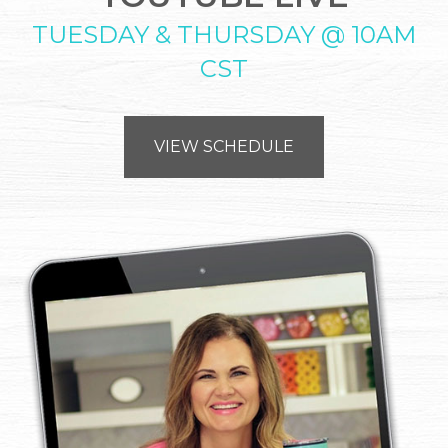
TUESDAY & THURSDAY @ 10AM
CST
VIEW SCHEDULE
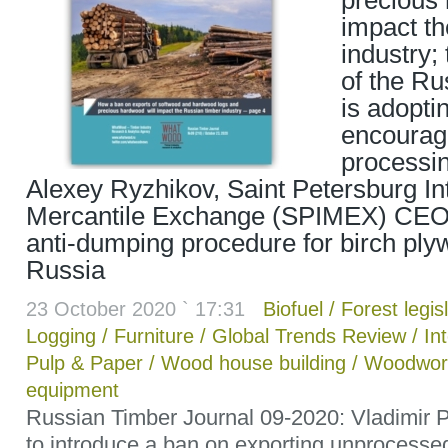
precious 
impact th
industry
of the Ru
is adopti
encoura
processin
Alexey Ryzhikov, Saint Petersburg In
Mercantile Exchange (SPIMEX) CEO;
anti-dumping procedure for birch pl
Russia
23 October 2020 ` 17:31
Biofuel
/
Forest legis
Logging
/
Furniture
/
Global Trends Review
/
In
Pulp & Paper
/
Wood house building
/
Woodwor
equipment
Russian Timber Journal 09-2020: Vladimir Pu
to introduce a ban on exporting unprocesse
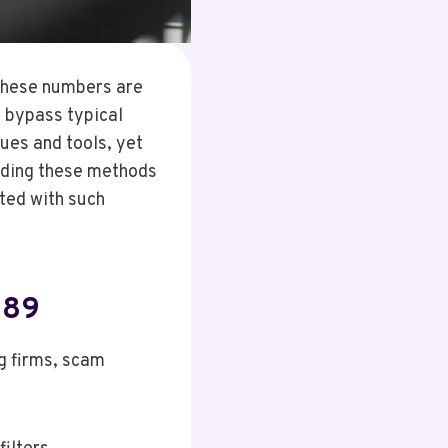
 These numbers are
 bypass typical
ques and tools, yet
nding these methods
ated with such
289
g firms, scam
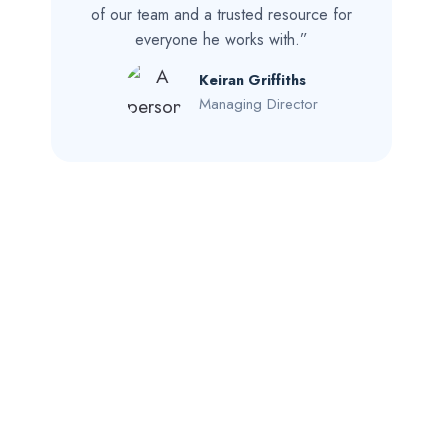
of our team and a trusted resource for
everyone he works with.”
Keiran Griffiths
Managing Director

++++++++++

* YOUR TASK:
Write out again, word for word, everything from the start of the rows through the line containing "to introduce a ban on exporting unprocesse", that line included. Leave the pictures out.

* ANSWER SECTION:
TUESDAY & THURSDAY @ 10AM
CST
VIEW SCHEDULE
precious 
impact th
industry
of the Ru
is adopti
encoura
processin
Alexey Ryzhikov, Saint Petersburg In
Mercantile Exchange (SPIMEX) CEO;
anti-dumping procedure for birch pl
Russia
23 October 2020 ` 17:31
Biofuel
/
Forest legis
Logging
/
Furniture
/
Global Trends Review
/
In
Pulp & Paper
/
Wood house building
/
Woodwor
equipment
Russian Timber Journal 09-2020: Vladimir Pu
to introduce a ban on exporting unprocesse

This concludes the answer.